Трудно сказать, окончательно ли избрала она этот новый путь — или после ухода будет возврат, — но сейчас по-новому зазвучали ее стихи.
Далеко ушла она от первых своих воскрешений прошлого теней прабабки, от любовной четкой лирики, от нежности материнства, от задорной жажды жизни.
Все брошено в ночь — точно бой часов: дом и сон, крепость и кротость.[153] Путь жизни лежит через героическое преодоление.
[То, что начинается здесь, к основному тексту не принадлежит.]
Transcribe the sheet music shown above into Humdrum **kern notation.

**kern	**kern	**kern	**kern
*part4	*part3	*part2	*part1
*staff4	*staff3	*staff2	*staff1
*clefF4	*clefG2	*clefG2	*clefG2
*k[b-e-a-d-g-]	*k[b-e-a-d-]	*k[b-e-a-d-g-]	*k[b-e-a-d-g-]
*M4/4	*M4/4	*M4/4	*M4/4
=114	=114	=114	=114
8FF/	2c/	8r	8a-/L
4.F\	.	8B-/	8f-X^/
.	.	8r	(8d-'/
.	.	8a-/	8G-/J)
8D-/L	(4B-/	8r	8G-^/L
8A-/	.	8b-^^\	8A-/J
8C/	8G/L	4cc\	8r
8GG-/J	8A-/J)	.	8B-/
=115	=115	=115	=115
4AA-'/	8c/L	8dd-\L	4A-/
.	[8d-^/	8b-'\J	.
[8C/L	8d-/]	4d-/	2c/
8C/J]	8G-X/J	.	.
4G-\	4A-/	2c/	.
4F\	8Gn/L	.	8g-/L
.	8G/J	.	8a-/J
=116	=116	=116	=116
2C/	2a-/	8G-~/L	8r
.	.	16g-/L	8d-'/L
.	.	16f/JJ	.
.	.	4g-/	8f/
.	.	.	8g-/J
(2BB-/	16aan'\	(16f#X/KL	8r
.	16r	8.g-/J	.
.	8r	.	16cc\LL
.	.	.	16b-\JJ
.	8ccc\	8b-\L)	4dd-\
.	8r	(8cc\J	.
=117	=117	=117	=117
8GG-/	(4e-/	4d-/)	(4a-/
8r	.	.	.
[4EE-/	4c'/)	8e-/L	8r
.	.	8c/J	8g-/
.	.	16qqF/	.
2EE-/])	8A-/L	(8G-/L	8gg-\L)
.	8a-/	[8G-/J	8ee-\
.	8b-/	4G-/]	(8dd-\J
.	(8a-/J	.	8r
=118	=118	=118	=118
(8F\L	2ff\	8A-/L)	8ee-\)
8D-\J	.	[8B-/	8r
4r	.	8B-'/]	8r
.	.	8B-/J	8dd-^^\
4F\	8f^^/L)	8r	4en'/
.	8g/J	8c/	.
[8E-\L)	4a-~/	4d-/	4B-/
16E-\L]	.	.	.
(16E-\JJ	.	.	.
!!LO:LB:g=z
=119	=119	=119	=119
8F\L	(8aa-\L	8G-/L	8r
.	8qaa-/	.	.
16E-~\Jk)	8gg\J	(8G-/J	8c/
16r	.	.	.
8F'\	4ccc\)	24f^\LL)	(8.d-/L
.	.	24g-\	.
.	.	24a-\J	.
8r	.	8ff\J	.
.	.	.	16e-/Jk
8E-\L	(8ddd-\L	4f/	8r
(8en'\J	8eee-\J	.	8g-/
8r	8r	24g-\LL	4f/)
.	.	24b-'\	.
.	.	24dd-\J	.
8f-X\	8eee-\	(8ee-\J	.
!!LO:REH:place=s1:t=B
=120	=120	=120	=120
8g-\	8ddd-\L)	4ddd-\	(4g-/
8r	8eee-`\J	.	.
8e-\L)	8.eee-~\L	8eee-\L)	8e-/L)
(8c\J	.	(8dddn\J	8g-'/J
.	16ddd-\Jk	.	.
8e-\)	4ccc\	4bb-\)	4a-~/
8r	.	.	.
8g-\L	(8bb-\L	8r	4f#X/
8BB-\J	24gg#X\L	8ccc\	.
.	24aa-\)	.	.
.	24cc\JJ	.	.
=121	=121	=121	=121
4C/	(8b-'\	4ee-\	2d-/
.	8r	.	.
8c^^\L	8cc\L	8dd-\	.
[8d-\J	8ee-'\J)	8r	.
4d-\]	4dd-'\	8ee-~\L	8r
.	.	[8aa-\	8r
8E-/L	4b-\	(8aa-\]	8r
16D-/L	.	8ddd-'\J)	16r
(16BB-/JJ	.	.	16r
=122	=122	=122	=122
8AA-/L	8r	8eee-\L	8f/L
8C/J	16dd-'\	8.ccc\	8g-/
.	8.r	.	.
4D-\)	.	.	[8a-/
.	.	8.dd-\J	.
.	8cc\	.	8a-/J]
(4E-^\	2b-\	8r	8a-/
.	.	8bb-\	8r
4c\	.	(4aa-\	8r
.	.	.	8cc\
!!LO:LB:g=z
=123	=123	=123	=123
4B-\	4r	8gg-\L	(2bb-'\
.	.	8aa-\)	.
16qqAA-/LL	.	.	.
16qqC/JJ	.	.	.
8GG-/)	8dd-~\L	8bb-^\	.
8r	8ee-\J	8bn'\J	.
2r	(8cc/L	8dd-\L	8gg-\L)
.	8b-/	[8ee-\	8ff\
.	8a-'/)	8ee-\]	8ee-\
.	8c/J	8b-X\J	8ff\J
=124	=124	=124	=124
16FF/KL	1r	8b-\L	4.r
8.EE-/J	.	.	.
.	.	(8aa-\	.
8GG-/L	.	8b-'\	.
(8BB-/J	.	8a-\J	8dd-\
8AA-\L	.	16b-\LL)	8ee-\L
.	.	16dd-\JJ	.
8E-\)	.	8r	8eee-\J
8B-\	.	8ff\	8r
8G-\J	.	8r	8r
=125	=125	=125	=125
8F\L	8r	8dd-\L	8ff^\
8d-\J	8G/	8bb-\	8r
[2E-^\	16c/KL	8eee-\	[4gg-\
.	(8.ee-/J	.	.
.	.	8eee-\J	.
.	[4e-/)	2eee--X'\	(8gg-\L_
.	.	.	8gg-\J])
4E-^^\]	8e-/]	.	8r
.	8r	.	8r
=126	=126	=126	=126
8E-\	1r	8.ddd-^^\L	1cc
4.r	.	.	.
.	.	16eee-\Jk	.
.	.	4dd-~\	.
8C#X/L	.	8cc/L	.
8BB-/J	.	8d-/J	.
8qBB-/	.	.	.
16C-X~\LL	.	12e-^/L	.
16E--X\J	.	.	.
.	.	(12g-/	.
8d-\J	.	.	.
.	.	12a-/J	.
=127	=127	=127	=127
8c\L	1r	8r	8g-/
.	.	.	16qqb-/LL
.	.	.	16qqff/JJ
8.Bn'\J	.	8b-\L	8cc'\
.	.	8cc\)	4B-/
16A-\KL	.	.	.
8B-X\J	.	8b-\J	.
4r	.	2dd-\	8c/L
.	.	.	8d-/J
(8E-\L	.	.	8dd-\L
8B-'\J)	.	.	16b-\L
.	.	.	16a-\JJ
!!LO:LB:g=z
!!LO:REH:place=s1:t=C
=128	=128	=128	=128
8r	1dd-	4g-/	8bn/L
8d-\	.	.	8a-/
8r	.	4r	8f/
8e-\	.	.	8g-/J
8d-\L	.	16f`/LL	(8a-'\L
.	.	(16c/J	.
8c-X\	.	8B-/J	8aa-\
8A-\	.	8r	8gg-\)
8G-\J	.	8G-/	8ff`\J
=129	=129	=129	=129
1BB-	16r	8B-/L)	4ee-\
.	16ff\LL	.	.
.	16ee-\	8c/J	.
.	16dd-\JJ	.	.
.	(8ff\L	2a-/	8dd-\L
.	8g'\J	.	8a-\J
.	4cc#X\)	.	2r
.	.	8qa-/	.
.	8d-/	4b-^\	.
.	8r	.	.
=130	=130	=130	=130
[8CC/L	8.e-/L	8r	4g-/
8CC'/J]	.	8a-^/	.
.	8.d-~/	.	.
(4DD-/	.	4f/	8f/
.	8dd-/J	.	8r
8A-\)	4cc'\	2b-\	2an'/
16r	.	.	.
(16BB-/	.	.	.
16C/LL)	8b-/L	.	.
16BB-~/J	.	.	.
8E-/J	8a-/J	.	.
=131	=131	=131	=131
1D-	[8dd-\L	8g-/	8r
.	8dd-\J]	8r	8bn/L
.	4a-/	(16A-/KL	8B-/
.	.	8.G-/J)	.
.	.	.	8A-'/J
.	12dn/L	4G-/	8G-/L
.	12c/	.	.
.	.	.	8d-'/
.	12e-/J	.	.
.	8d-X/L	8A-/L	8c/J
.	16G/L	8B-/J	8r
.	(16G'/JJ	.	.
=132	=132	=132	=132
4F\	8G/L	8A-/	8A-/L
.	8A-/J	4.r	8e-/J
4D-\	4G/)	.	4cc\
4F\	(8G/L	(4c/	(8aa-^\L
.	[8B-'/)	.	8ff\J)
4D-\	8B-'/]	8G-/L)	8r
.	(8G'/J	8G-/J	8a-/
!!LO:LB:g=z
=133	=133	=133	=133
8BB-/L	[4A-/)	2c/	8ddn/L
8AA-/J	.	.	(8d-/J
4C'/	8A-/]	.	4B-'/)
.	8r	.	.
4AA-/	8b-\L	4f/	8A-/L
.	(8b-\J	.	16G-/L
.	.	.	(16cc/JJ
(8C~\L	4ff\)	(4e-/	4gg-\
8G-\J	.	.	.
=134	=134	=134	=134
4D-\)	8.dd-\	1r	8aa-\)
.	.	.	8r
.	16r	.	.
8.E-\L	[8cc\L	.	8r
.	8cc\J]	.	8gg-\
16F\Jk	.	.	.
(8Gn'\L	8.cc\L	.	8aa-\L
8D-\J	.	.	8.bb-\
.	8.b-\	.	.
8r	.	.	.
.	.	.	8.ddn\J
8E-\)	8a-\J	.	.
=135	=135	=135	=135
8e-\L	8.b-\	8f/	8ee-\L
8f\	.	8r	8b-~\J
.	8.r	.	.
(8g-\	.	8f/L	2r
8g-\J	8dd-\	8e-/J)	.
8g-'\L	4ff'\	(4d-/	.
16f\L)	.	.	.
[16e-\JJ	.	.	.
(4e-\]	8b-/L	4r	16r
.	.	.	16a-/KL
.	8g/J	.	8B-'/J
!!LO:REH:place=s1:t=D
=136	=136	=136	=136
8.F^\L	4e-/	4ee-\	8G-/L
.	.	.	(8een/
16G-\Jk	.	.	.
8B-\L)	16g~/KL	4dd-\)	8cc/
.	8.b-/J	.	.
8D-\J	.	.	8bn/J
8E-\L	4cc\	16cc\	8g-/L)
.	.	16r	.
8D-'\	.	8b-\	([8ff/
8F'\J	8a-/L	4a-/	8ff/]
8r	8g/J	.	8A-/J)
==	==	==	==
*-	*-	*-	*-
Символическая поэма «На Красном Коне», близкая творениям Вячеслава Иванова,[154] изображает всю жизнь точно стремительный скок огненного коня, точно жертвенный отказ от радости во имя победы духа пламенного.
И настежь, и настежь
Руки — Две.
И навзничь! — Топчи, конный!
Чтоб дух мой, из ребер взыграв — к Тебе,
Не смертной женой —
Рожденный!
Все горит, все рушится (не о революции ли говорит Марина Цветаева):
Вой пламени, стекольный лязг…
У каждого заместо глаз —
Два зарева! — Полет перин!
Горим! Горим! Горим!
И в огне пожара погибает Кукла — игра мечтаний, легкая забава девичества; в бурном потоке тонет любовь, в высях орлиных круч, куда стремит таинственный всадник — требующий отречения и жертвы ради победной лазури, — исчезает Дитя. Девочка остается без куклы, Девушка — без друга, Женщина — без чрева.